An Introduction to Braising

January 31, 2012 § Leave a comment

For me, braising begins with ox-tail.*  Specifically, my Easy Ox-Tail Stew.  But I’ll get to that in a bit.

To braise food, you need a heavy pot (with a lid), liquids, aromatics, and some cheap meat.  Why cheap?  Cheap means low quality.  I don’t want people to know that I’m cheap!  Lies.  By “cheap” I mean affordable.  Have y’all seen the prices of various cuts of beef?  It’s getting ridiculous.

Some affordable cuts include skirt steak, short ribs, brisket, and ox-tail.  These cuts are cheaper because they contain a lot of connective tissue.  As the meat is braised, the connective tissue breaks down and tenderizes the meat, making it quite flavorful. Yes, there is a bit more work needed to make the meat fork tender.  It’s worth it.  And yes, the total cooking time can seem a bit daunting.  It’s worth it.  Trust me.

The braising process is simple: sear off the meat, remove from the pan, add in the aromatics, deglaze the pan, put the meat back in the pan, add more liquids, simmer, cover, leave for 3 hours, eat.

Simple.  Easy.  Delicious.  True story.

Nom!

Don't knock it til you rock it.

Easy Ox-Tail Stew

4 large ox-tail sections

1 Tbsp butter

1 large onion, diced

1 clove garlic, minced

1 15 oz can diced tomatoes

red wine

water or beef stock

salt & pepper

Get out your Dutch oven.  Heat to medium.  Toss in the butter.  Add the ox-tail.  Sear each side, making sure to achieve a crusty brownulation.  Remove the meat to a plate.  Toss the onion into the Dutch oven.  Add a little salt and pepper.  Cook til translucent.  Add in the garlic.  Cook for a minute.  Add in the red wine (I usually use a normal size glass, but you could add more or less.)  It’ll be steamy.  And smell like alcohol.  Scrape up all the crustiness on the bottom of the pan.  It’s flavor.  Add in the diced tomatoes.  Nestle the ox-tail into this mixture.  Add in the stock (or water) until the meat is nearly covered.  Bring to a low simmer.  Keep the stove heat on medium-low or low.  Do not turn it to high heat.  Put the lid on.  Let it hang out for 3 or 4 hours, until you can pull the meat from the bone with only a little pressure from a fork.  Serve one ox-tail section per person, with an equal amount of the tomato gravy.  This goes well with steamed rice or egg noodles.
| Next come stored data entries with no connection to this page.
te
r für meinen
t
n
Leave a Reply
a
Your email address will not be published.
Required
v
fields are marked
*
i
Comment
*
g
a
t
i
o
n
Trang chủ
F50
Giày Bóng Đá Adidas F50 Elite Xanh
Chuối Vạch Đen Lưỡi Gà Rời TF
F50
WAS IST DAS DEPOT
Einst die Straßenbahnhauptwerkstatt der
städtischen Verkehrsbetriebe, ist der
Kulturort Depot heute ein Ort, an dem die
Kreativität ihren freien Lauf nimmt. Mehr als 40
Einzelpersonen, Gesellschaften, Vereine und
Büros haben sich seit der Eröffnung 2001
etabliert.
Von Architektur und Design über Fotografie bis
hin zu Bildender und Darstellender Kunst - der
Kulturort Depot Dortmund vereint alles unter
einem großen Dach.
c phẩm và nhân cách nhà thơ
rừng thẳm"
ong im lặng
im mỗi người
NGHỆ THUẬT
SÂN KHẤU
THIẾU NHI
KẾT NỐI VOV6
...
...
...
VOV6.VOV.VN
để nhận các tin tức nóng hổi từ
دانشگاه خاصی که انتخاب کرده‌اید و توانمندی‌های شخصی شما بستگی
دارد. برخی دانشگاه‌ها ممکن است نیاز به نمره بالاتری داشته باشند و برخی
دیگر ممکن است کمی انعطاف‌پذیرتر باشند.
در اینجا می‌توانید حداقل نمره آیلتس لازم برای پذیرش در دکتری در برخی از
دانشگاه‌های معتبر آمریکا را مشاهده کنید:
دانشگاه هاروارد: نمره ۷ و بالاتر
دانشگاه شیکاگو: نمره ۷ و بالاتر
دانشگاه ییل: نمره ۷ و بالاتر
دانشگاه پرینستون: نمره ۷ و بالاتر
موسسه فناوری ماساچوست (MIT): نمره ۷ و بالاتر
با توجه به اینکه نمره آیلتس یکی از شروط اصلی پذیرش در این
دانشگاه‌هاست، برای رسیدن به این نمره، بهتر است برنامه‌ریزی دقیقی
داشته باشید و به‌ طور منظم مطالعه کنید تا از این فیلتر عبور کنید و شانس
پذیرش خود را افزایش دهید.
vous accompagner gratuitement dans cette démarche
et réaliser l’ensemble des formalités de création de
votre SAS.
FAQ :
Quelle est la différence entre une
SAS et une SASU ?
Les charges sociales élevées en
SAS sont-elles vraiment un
*Don’t be frightened of ox-tail.  I know it looks a little strange.  Some people can get a little squeamish when they see bones in the meat.  Bones are flavor goldmines.  Also, I know it’s called ox-tail, but it’s really cow tail.  And the best part about eating ox-tail is getting to suck out the bone marrow.  I swear on my French Press.  It’s meatalicious.  If this fact grosses you out, man up.  Or just use boneless short ribs.  Those work fine here too.